» **ENTRIES PROVIDED**:
▬▬▬▬▬▬
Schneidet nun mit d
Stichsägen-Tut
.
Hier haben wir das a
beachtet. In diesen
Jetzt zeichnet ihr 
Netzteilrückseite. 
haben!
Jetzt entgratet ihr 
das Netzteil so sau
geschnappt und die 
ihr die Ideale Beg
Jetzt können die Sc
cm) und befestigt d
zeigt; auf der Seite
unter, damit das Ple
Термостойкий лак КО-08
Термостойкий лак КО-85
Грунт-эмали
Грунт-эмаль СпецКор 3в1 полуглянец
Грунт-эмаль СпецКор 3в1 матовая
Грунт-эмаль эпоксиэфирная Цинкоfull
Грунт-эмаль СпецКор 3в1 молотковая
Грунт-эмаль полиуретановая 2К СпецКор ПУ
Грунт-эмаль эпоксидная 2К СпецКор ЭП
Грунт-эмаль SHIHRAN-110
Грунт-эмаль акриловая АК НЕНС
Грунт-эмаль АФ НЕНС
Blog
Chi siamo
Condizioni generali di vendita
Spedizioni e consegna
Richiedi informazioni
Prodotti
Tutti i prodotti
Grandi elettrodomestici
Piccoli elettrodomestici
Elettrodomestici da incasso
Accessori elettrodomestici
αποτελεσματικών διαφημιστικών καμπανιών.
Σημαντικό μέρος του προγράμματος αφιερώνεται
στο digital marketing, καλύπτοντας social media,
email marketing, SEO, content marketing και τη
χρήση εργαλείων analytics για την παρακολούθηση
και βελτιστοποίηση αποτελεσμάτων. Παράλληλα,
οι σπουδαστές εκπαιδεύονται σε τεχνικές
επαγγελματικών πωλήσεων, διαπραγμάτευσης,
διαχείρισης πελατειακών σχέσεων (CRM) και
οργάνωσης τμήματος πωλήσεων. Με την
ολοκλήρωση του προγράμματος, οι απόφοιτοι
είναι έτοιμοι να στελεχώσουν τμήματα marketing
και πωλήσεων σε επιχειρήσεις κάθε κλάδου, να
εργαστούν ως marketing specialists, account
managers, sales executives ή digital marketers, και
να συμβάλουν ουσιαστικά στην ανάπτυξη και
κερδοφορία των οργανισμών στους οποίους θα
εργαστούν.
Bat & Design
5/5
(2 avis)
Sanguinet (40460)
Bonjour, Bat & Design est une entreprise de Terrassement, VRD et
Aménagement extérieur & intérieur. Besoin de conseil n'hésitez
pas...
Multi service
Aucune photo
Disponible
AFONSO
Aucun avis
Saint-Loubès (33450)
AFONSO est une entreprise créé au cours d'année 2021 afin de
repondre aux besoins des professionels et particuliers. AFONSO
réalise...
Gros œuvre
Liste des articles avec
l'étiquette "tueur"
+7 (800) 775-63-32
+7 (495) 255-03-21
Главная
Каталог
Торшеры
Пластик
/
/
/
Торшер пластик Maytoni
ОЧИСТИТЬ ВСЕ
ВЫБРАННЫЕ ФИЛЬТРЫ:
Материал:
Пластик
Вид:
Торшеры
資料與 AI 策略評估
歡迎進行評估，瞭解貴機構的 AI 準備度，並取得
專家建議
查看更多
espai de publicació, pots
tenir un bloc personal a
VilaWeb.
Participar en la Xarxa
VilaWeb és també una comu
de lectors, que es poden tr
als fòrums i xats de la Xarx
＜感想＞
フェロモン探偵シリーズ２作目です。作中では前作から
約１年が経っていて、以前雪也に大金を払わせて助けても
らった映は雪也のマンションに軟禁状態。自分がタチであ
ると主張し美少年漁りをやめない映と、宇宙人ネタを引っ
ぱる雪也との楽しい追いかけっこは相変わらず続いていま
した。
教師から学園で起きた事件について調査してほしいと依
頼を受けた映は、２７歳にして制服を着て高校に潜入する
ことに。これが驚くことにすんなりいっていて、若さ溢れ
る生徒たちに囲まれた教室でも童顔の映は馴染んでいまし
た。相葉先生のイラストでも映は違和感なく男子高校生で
▬▬▬▬▬▬
» **PROBLEM TO SOLVE**:
In which lines of the records does the word "Design" appear? Copy each of them.

» **ANSWER TO THE PROBLEM**:
Bat & Design
Bonjour, Bat & Design est une entreprise de Terrassement, VRD et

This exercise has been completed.